== DATA FOR REVIEW ==

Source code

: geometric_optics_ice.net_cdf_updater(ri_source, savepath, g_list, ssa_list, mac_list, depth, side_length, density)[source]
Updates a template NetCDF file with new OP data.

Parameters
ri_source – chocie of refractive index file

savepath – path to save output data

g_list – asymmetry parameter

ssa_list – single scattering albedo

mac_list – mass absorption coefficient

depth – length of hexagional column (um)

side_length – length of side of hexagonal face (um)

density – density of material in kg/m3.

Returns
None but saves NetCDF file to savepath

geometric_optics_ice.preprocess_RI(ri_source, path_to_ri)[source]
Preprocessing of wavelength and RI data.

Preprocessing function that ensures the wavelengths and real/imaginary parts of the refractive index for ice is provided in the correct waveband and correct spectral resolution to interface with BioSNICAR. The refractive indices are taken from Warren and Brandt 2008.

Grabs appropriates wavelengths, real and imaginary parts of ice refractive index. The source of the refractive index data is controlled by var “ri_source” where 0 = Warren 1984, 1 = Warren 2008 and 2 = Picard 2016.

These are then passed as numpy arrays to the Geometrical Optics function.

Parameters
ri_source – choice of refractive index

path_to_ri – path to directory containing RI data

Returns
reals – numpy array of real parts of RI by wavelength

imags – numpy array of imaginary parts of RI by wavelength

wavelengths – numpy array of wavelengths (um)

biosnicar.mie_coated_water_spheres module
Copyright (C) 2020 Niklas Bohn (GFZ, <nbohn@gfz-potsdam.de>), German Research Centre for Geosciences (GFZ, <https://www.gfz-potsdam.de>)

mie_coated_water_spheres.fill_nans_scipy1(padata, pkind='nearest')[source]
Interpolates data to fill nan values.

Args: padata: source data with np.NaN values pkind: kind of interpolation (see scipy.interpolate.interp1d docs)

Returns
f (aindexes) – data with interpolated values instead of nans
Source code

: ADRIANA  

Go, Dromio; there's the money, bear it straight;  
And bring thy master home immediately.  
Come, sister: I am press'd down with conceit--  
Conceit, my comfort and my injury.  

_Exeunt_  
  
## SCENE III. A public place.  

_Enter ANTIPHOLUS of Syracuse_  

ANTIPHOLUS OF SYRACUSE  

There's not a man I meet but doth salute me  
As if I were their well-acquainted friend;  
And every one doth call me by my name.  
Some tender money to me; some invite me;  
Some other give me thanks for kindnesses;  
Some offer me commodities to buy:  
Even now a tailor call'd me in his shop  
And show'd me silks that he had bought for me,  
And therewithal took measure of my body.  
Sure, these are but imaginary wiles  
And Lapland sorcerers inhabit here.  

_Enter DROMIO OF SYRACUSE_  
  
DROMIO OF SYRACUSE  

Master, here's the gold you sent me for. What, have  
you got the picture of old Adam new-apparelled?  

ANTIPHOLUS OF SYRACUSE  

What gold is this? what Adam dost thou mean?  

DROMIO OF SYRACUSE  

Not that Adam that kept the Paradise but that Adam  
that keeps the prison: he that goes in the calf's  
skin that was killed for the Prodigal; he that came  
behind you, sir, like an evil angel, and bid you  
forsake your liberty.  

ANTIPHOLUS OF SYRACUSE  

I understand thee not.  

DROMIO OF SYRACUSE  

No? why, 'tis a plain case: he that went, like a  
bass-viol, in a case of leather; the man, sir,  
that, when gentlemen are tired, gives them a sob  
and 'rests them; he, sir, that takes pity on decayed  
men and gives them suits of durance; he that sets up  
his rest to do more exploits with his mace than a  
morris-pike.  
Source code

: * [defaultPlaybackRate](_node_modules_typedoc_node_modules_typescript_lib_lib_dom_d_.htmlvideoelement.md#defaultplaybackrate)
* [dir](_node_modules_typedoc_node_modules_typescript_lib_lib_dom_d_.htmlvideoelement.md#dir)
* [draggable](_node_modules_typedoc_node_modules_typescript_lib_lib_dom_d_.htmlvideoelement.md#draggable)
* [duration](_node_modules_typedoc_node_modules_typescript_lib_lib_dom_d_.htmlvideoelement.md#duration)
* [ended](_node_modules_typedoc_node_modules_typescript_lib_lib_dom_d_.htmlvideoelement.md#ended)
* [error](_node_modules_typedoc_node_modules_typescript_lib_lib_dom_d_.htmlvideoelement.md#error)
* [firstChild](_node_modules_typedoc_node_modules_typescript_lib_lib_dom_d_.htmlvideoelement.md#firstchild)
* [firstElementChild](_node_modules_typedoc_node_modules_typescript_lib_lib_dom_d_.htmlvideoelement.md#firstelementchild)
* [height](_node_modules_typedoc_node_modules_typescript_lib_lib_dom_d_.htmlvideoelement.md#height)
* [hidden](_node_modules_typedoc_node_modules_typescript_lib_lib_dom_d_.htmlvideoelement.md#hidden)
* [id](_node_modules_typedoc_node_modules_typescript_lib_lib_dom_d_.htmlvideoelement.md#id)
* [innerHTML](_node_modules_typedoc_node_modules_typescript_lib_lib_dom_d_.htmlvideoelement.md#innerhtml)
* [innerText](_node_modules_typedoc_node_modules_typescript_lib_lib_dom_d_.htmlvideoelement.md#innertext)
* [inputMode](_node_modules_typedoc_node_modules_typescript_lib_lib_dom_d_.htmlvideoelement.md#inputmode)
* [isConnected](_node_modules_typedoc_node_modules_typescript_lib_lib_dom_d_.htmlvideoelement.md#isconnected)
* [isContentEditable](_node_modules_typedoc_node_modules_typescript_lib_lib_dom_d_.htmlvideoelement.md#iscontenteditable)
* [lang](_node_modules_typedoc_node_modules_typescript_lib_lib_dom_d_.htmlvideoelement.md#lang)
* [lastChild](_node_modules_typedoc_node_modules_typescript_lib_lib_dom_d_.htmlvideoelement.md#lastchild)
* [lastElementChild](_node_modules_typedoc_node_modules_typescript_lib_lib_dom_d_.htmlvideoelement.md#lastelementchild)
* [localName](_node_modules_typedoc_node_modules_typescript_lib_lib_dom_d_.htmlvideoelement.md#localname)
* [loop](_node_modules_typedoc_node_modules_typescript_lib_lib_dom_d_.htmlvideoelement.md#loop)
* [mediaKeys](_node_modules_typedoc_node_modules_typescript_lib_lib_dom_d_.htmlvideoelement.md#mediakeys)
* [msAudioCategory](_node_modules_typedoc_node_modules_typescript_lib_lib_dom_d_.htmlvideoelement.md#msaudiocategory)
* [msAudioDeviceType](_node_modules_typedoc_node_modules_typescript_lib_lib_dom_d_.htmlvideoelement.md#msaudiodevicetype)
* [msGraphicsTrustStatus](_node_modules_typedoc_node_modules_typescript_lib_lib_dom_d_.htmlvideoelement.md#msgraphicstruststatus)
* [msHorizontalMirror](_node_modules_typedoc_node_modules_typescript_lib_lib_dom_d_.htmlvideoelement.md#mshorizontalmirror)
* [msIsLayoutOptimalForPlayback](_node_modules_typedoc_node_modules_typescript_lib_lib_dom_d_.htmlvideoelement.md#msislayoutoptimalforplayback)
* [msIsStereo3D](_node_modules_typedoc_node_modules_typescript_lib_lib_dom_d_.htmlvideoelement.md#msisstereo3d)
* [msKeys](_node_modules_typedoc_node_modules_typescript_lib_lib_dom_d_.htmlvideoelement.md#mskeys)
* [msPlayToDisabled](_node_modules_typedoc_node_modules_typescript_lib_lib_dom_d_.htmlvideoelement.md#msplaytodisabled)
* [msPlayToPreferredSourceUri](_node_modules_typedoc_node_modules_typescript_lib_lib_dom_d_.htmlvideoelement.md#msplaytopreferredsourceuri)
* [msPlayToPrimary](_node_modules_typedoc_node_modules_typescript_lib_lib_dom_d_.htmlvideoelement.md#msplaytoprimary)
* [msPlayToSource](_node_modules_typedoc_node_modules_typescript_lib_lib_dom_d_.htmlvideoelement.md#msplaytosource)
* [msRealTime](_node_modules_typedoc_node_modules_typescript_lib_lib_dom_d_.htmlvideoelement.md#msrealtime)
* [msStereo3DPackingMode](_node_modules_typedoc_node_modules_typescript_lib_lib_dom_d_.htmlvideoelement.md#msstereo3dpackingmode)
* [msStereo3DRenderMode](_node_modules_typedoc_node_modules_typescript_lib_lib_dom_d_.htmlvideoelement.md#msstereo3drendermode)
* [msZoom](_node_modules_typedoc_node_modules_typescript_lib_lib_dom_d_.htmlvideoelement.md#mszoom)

===

◆ **WHAT YOU ARE ASKED TO DO**
Can you repeat, word for word, every line above from the one containing "path_to_ri – path" down to the one containing "skin that was", including both?

◆ **SOLUTION BELOW**
path_to_ri – path to directory containing RI data

Returns
reals – numpy array of real parts of RI by wavelength

imags – numpy array of imaginary parts of RI by wavelength

wavelengths – numpy array of wavelengths (um)

biosnicar.mie_coated_water_spheres module
Copyright (C) 2020 Niklas Bohn (GFZ, <nbohn@gfz-potsdam.de>), German Research Centre for Geosciences (GFZ, <https://www.gfz-potsdam.de>)

mie_coated_water_spheres.fill_nans_scipy1(padata, pkind='nearest')[source]
Interpolates data to fill nan values.

Args: padata: source data with np.NaN values pkind: kind of interpolation (see scipy.interpolate.interp1d docs)

Returns
f (aindexes) – data with interpolated values instead of nans
Source code

: ADRIANA  

Go, Dromio; there's the money, bear it straight;  
And bring thy master home immediately.  
Come, sister: I am press'd down with conceit--  
Conceit, my comfort and my injury.  

_Exeunt_  
  
## SCENE III. A public place.  

_Enter ANTIPHOLUS of Syracuse_  

ANTIPHOLUS OF SYRACUSE  

There's not a man I meet but doth salute me  
As if I were their well-acquainted friend;  
And every one doth call me by my name.  
Some tender money to me; some invite me;  
Some other give me thanks for kindnesses;  
Some offer me commodities to buy:  
Even now a tailor call'd me in his shop  
And show'd me silks that he had bought for me,  
And therewithal took measure of my body.  
Sure, these are but imaginary wiles  
And Lapland sorcerers inhabit here.  

_Enter DROMIO OF SYRACUSE_  
  
DROMIO OF SYRACUSE  

Master, here's the gold you sent me for. What, have  
you got the picture of old Adam new-apparelled?  

ANTIPHOLUS OF SYRACUSE  

What gold is this? what Adam dost thou mean?  

DROMIO OF SYRACUSE  

Not that Adam that kept the Paradise but that Adam  
that keeps the prison: he that goes in the calf's  
skin that was killed for the Prodigal; he that came  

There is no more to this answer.